Objective: To measure parental tolerance for a false-positive newborn screening result by assessing perceived quality of life for screening results and health states associated with expanded newborn screening programs for metabolic disorders.
Design: Perceived quality of life was measured using time trade-off and willingness-to-pay questions for a false-positive newborn screening result and other conditions associated with metabolic disorders (ie, short-term hospitalization, dietary treatments, and developmental delay).
Setting: Telephone or in-person interviews were conducted from October 1, 2004, through January 31, 2006, for 2 populations in Massachusetts and Pennsylvania.
Participants: Parents of children who had a false-positive newborn screening result (n = 91) and parents of children with normal screening results (n = 50).

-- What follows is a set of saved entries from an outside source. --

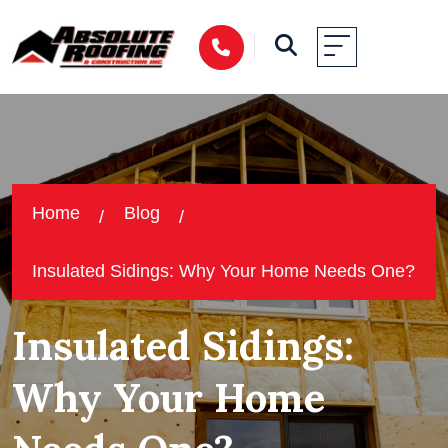
Home
Blog
Insulated Sidings: Why Your Home Needs One?
Insulated Sidings:
Why Your Home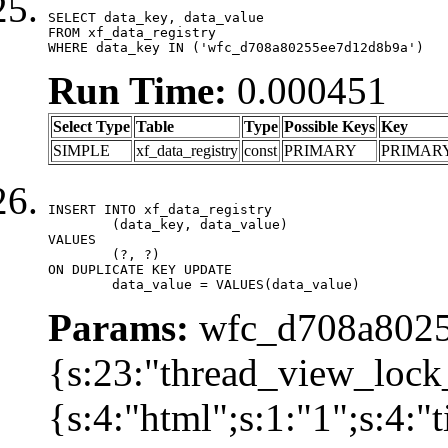
SELECT data_key, data_value

FROM xf_data_registry

WHERE data_key IN ('wfc_d708a80255ee7d12d8b9a')
Run Time:
0.000451
Select Type
Table
Type
Possible Keys
Key
SIMPLE
xf_data_registry
const
PRIMARY
PRIMAR
INSERT INTO xf_data_registry

	(data_key, data_value)

VALUES

	(?, ?)

ON DUPLICATE KEY UPDATE

	data_value = VALUES(data_value)
Params:
wfc_d708a8025
{s:23:"thread_view_lock
{s:4:"html";s:1:"1";s:4:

Intervention: Telephone interviews.
Main outcome measures: Time trade-off and willingness-to-pay amounts.
Results: Median time trade-off and willingness-to-pay amounts for parents of children with false-positive screening results were both 0 compared with parents of children with normal screening results who had median values of 1 week (P = .07) and $100 (P < .001). For both populations, dietary treatments and developmental delay elicited higher time trade-off and willingness-to-pay amounts compared with ratings for experiencing a false-positive newborn screening result or short-term hospitalization because of an undiagnosed metabolic disorder.
Conclusions: Parents have a high tolerance for false-positive newborn screening results. Preferences for test outcomes and other health states associated with screening for metabolic disorders should be included in cost-effectiveness and cost-benefit analyses of expanded newborn screening programs.